A 162-year-old charity supporting people affected by homelessness has announced its immediate closure due to financial challenges.
The House of St Barnabas – which had run a private members club in Soho, central London, since 2013 – said challenges it faced through the Covid-19 pandemic and subsequent years had “eroded our financial reserves”.
It invested profits from the private members club into its employment academy for people experiencing homelessness, in which participants were offered long-term support to secure good work, a good home and a good network.
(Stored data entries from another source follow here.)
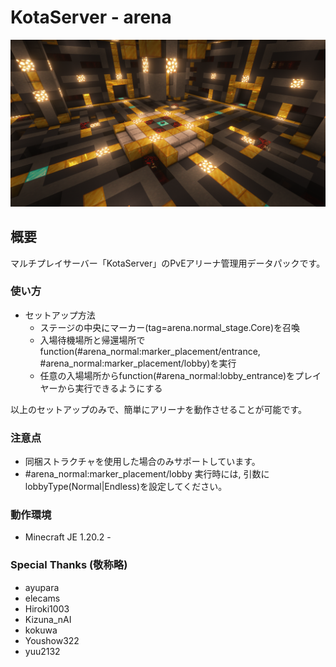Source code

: # KotaServer - arena
![サムネイル](./2022-09-12_16.33.42.png)

## 概要
マルチプレイサーバー「KotaServer」のPvEアリーナ管理用データパックです。
 
### 使い方
  - セットアップ方法
    - ステージの中央にマーカー(tag=arena.normal_stage.Core)を召喚
    - 入場待機場所と帰還場所でfunction(#arena_normal:marker_placement/entrance, #arena_normal:marker_placement/lobby)を実行
    - 任意の入場場所からfunction(#arena_normal:lobby_entrance)をプレイヤーから実行できるようにする

  以上のセットアップのみで、簡単にアリーナを動作させることが可能です。

### 注意点
  - 同梱ストラクチャを使用した場合のみサポートしています。
  - #arena_normal:marker_placement/lobby 実行時には, 引数にlobbyType(Normal|Endless)を設定してください。

### 動作環境
- Minecraft JE 1.20.2 -

### Special Thanks (敬称略)
- ayupara
- elecams
- Hiroki1003
- Kizuna_nAI
- kokuwa
- Youshow322
- yuu2132
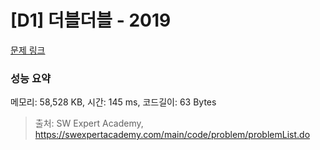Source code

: # [D1] 더블더블 - 2019 

[문제 링크](https://swexpertacademy.com/main/code/problem/problemDetail.do?contestProbId=AV5QDEX6AqwDFAUq) 

### 성능 요약

메모리: 58,528 KB, 시간: 145 ms, 코드길이: 63 Bytes



> 출처: SW Expert Academy, https://swexpertacademy.com/main/code/problem/problemList.do
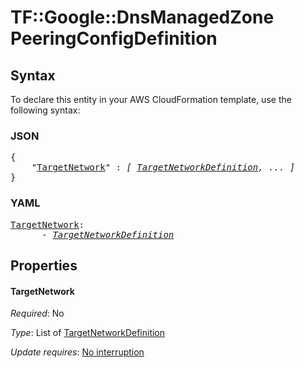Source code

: # TF::Google::DnsManagedZone PeeringConfigDefinition

## Syntax

To declare this entity in your AWS CloudFormation template, use the following syntax:

### JSON

<pre>
{
    "<a href="#targetnetwork" title="TargetNetwork">TargetNetwork</a>" : <i>[ <a href="targetnetworkdefinition.md">TargetNetworkDefinition</a>, ... ]</i>
}
</pre>

### YAML

<pre>
<a href="#targetnetwork" title="TargetNetwork">TargetNetwork</a>: <i>
      - <a href="targetnetworkdefinition.md">TargetNetworkDefinition</a></i>
</pre>

## Properties

#### TargetNetwork

_Required_: No

_Type_: List of <a href="targetnetworkdefinition.md">TargetNetworkDefinition</a>

_Update requires_: [No interruption](https://docs.aws.amazon.com/AWSCloudFormation/latest/UserGuide/using-cfn-updating-stacks-update-behaviors.html#update-no-interrupt)

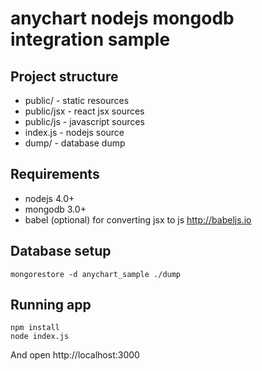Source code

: # anychart nodejs mongodb integration sample

## Project structure
* public/ - static resources
* public/jsx - react jsx sources
* public/js - javascript sources
* index.js - nodejs source
* dump/ - database dump

## Requirements
* nodejs 4.0+
* mongodb 3.0+
* babel (optional) for converting jsx to js http://babeljs.io

## Database setup

    mongorestore -d anychart_sample ./dump

## Running app

    npm install
    node index.js

And open http://localhost:3000
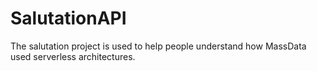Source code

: # SalutationAPI
The salutation project is used to help people understand how MassData used serverless architectures.
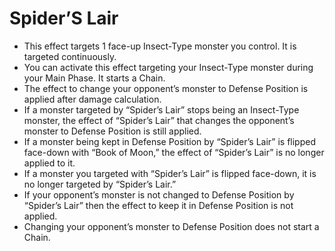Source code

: # Spider’S Lair

*   This effect targets 1 face-up Insect-Type monster you control. It is targeted continuously.
*   You can activate this effect targeting your Insect-Type monster during your Main Phase. It starts a Chain.
*   The effect to change your opponent’s monster to Defense Position is applied after damage calculation.
*   If a monster targeted by “Spider’s Lair” stops being an Insect-Type monster, the effect of “Spider’s Lair” that changes the opponent’s monster to Defense Position is still applied.
*   If a monster being kept in Defense Position by “Spider’s Lair” is flipped face-down with “Book of Moon,” the effect of “Spider’s Lair” is no longer applied to it.
*   If a monster you targeted with “Spider’s Lair” is flipped face-down, it is no longer targeted by “Spider’s Lair.”
*   If your opponent’s monster is not changed to Defense Position by “Spider’s Lair” then the effect to keep it in Defense Position is not applied.
*   Changing your opponent’s monster to Defense Position does not start a Chain.
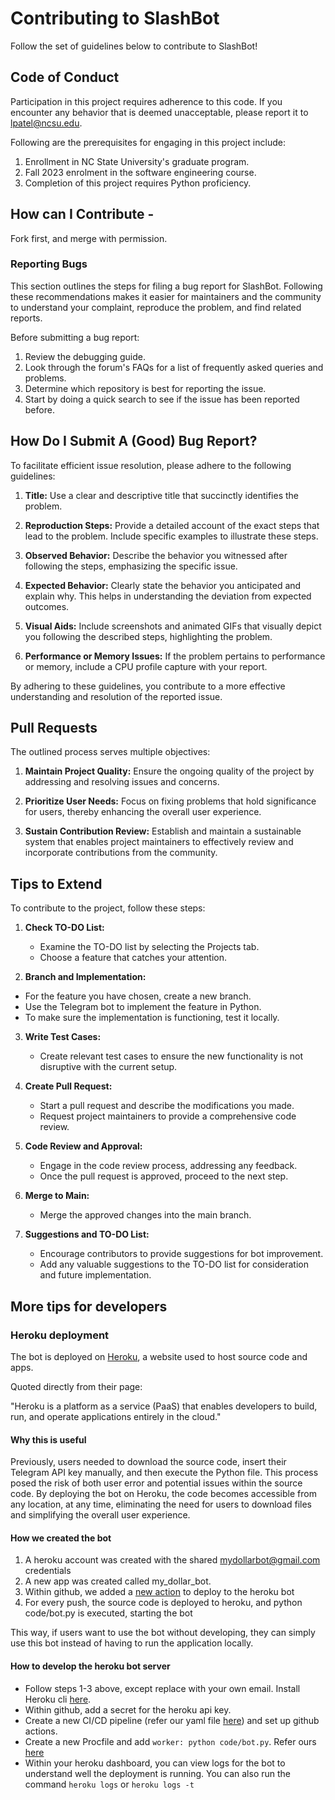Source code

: # Contributing to SlashBot

Follow the set of guidelines below to contribute to SlashBot!

## Code of Conduct

Participation in this project requires adherence to this code. If you encounter any behavior that is deemed unacceptable, please report it to lpatel@ncsu.edu.

Following are the prerequisites for engaging in this project include:

1. Enrollment in NC State University's graduate program.
2. Fall 2023 enrolment in the software engineering course.
3. Completion of this project requires Python proficiency.

## How can I Contribute -
Fork first, and merge with permission.
 
### Reporting Bugs

This section outlines the steps for filing a bug report for SlashBot. Following these recommendations makes it easier for maintainers and the community to understand your complaint, reproduce the problem, and find related reports.

Before submitting a bug report:

1. Review the debugging guide.
2. Look through the forum's FAQs for a list of frequently asked queries and problems.
3. Determine which repository is best for reporting the issue.
4.  Start by doing a quick search to see if the issue has been reported before.
   
## How Do I Submit A (Good) Bug Report?

To facilitate efficient issue resolution, please adhere to the following guidelines:

1. **Title:** Use a clear and descriptive title that succinctly identifies the problem.

2. **Reproduction Steps:** Provide a detailed account of the exact steps that lead to the problem. Include specific examples to illustrate these steps.

3. **Observed Behavior:** Describe the behavior you witnessed after following the steps, emphasizing the specific issue.

4. **Expected Behavior:** Clearly state the behavior you anticipated and explain why. This helps in understanding the deviation from expected outcomes.

5. **Visual Aids:** Include screenshots and animated GIFs that visually depict you following the described steps, highlighting the problem.

6. **Performance or Memory Issues:** If the problem pertains to performance or memory, include a CPU profile capture with your report.

By adhering to these guidelines, you contribute to a more effective understanding and resolution of the reported issue.

## Pull Requests

The outlined process serves multiple objectives:

1. **Maintain Project Quality:** Ensure the ongoing quality of the project by addressing and resolving issues and concerns.

2. **Prioritize User Needs:** Focus on fixing problems that hold significance for users, thereby enhancing the overall user experience.

3. **Sustain Contribution Review:** Establish and maintain a sustainable system that enables project maintainers to effectively review and incorporate contributions from the community.
   
## Tips to Extend

To contribute to the project, follow these steps:

1. **Check TO-DO List:**
   - Examine the TO-DO list by selecting the Projects tab.
   - Choose a feature that catches your attention.

2. **Branch and Implementation:**
  - For the feature you have chosen, create a new branch.
  - Use the Telegram bot to implement the feature in Python.
  - To make sure the implementation is functioning, test it locally.

3. **Write Test Cases:**
   - Create relevant test cases to ensure the new functionality is not disruptive with the current setup.
   
4. **Create Pull Request:**
   - Start a pull request and describe the modifications you made.
   - Request project maintainers to provide a comprehensive code review.

5. **Code Review and Approval:**
   - Engage in the code review process, addressing any feedback.
   - Once the pull request is approved, proceed to the next step.

6. **Merge to Main:**
   - Merge the approved changes into the main branch.

7. **Suggestions and TO-DO List:**
   - Encourage contributors to provide suggestions for bot improvement.
   - Add any valuable suggestions to the TO-DO list for consideration and future implementation.

## More tips for developers
### Heroku deployment
The bot is deployed on [Heroku](https://www.heroku.com/), a website used to host source code and apps.

Quoted directly from their page:

"Heroku is a platform as a service (PaaS) that enables developers to build, run, and operate applications entirely in the cloud."


#### Why this is useful

Previously, users needed to download the source code, insert their Telegram API key manually, and then execute the Python file. This process posed the risk of both user error and potential issues within the source code. By deploying the bot on Heroku, the code becomes accessible from any location, at any time, eliminating the need for users to download files and simplifying the overall user experience.

#### How we created the bot

1. A heroku account was created with the shared mydollarbot@gmail.com credentials
2. A new app was created called my_dollar_bot. 
3. Within github, we added a [new action](.github/workflows/deploy.yml) to deploy to the heroku bot
4. For every push, the source code is deployed to heroku, and python code/bot.py is executed, starting the bot

This way, if users want to use the bot without developing, they can simply use this bot instead of having to run the
application locally.

#### How to develop the heroku bot server

- Follow steps 1-3 above, except replace with your own email. Install Heroku cli [here](https://devcenter.heroku.com/articles/heroku-cli#download-and-install).
- Within github, add a secret for the heroku api key.
- Create a new CI/CD pipeline (refer our yaml file [here](.github/workflows/deploy.yml)) and set up github actions.
- Create a new Procfile and add `worker: python code/bot.py`. Refer ours [here](https://github.com/mtkumar123/MyDollarBot/blob/main/Procfile)
- Within your heroku dashboard, you can view logs for the bot to understand well the deployment is running. You can also run the command `heroku logs` or `heroku logs -t`
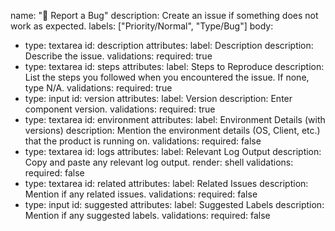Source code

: name: "🐞 Report a Bug"
description: Create an issue if something does not work as expected.
labels: ["Priority/Normal", "Type/Bug"]
body:
  - type: textarea
    id: description
    attributes:
      label: Description
      description: Describe the issue.
    validations:
      required: true
  - type: textarea
    id: steps
    attributes:
      label: Steps to Reproduce
      description: List the steps you followed when you encountered the issue. If none, type N/A.
    validations:
      required: true
  - type: input
    id: version
    attributes:
      label: Version
      description: Enter component version.
    validations:
      required: true
  - type: textarea
    id: environment
    attributes:
      label: Environment Details (with versions)
      description: Mention the environment details (OS, Client, etc.) that the product is running on.
    validations:
      required: false
  - type: textarea
    id: logs
    attributes:
      label: Relevant Log Output
      description: Copy and paste any relevant log output.
      render: shell
    validations:
      required: false
  - type: textarea
    id: related
    attributes:
      label: Related Issues
      description: Mention if any related issues.
    validations:
      required: false
  - type: input
    id: suggested
    attributes:
      label: Suggested Labels
      description: Mention if any suggested labels.
    validations:
      required: false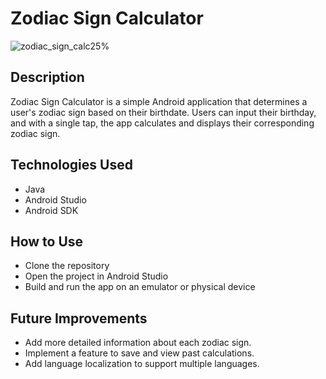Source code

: # Zodiac Sign Calculator

![zodiac_sign_calc25%](https://github.com/user-attachments/assets/40cdd75d-7ad6-45a1-8f09-7a66eb485a90)



## Description

Zodiac Sign Calculator is a simple Android application that determines a user's zodiac sign based on their birthdate. 
Users can input their birthday, and with a single tap, the app calculates and displays their corresponding zodiac sign.

## Technologies Used

* Java
* Android Studio
* Android SDK

## How to Use

* Clone the repository
* Open the project in Android Studio
* Build and run the app on an emulator or physical device

## Future Improvements

* Add more detailed information about each zodiac sign.
* Implement a feature to save and view past calculations.
* Add language localization to support multiple languages.
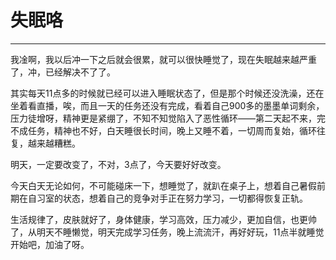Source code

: # 失眠咯

---

我凎啊，我以后冲一下之后就会很累，就可以很快睡觉了，现在失眠越来越严重了，冲，已经解决不了了。

其实每天11点多的时候就已经可以进入睡眠状态了，但是那个时候还没洗澡，还在坐着看直播，唉，而且一天的任务还没有完成，看着自己900多的墨墨单词剩余，压力徒增呀，精神更是紧绷了，不知不知觉陷入了恶性循环——第二天起不来，完不成任务，精神也不好，白天睡很长时间，晚上又睡不着，一切周而复始，循环往复，越来越糟糕。

明天，一定要改变了，不对，3点了，今天要好好改变。

今天白天无论如何，不可能碰床一下，想睡觉了，就趴在桌子上，想着自己暑假前期在自习室的状态，想着自己的竞争对手正在努力学习，一切都得恢复正轨。

生活规律了，皮肤就好了，身体健康，学习高效，压力减少，更加自信，也更帅了，从明天不睡懒觉，明天完成学习任务，晚上流流汗，再好好玩，11点半就睡觉开始吧，加油了呀。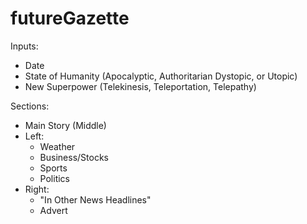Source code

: # futureGazette

Inputs:
- Date
- State of Humanity (Apocalyptic, Authoritarian Dystopic, or Utopic)
- New Superpower (Telekinesis, Teleportation, Telepathy)

Sections: 
- Main Story (Middle)
- Left:
  - Weather
  - Business/Stocks
  - Sports
  - Politics
- Right:
  - "In Other News Headlines"
  - Advert

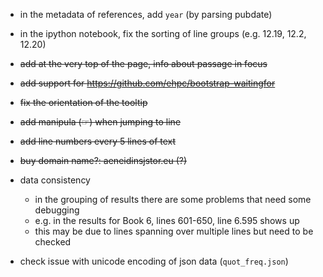 

* in the metadata of references, add `year` (by parsing pubdate)
* in the ipython notebook, fix the sorting of line groups (e.g. 12.19, 12.2, 12.20)

* ~~add at the very top of the page, info about passage in focus~~
* ~~add support for https://github.com/ehpc/bootstrap-waitingfor~~
* ~~fix the orientation of the tooltip~~
* ~~add manipula (☞) when jumping to line~~
* ~~add line numbers every 5 lines of text~~
* ~~buy domain name?: aeneidinsjstor.eu (?)~~

* data consistency
    - in the grouping of results there are some problems that need some debugging
    - e.g. in the results for Book 6, lines 601-650, line 6.595 shows up
    - this may be due to lines spanning over multiple lines but need to be checked
* check issue with unicode encoding of json data (`quot_freq.json`)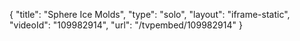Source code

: {
    "title": "Sphere Ice Molds",
    "type": "solo",
    "layout": "iframe-static",
    "videoId": "109982914",
    "url": "\/tvpembed\/109982914"
}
The charity will continue to employ seven people until the end of January to manage the wind-down of its academy programme before formally appointing Adam Stephens and Chris Allen of Evelyn Partners LLP as liquidators.
Its building and chapel at 1 Greek Street will continue to be held in trust for charitable purposes. Since 1862, the site has been run as a charity to help those who have experienced homelessness.
Fellow charity Only A Pavement Away has agreed to continue offering support to graduates from the House of St Barnabas’s programme.
‘We no longer have the resources’
The charity took hospitality in-house during the Covid-19 pandemic in 2020 to avoid “permanent closure”.
This enabled the charity to continue for three more years but it said its reserves continued to decline.
The charity had £531,000 of free reserves in March 2022, according to its most recently filed accounts, shy of its target of £694,000 for the year.
In 2021-22, the charity reported an income of £2.87m, of which £1.90m came from its members club, and a deficit of £95,900.
“We invested for growth this financial year and tried relentlessly to find ways to make the model work. But the returns did not come quickly enough,” the charity said in a statement.
“Then over the summer we had a forced closure due to a part collapse of the ceiling in our bar, which lost us critical income and momentum.
“While some of these losses were recouped through insurance, our business has not picked up to the level we needed to continue.
“With our costs growing substantially faster than income, our business model is simply not sustainable in the current economic environment, and we have had too many ‘rainy days’ to ride it out.
“We have explored other options for our model, but we no longer have the resources to invest in a new approach.
“We have been uncompromising in our values throughout, continuing to pay London Living Wage as basic and providing guaranteed hours and sick pay for our hospitality colleagues.”
The charity said that 307 people who have experienced homelessness graduated from its programmes over the past 10 years.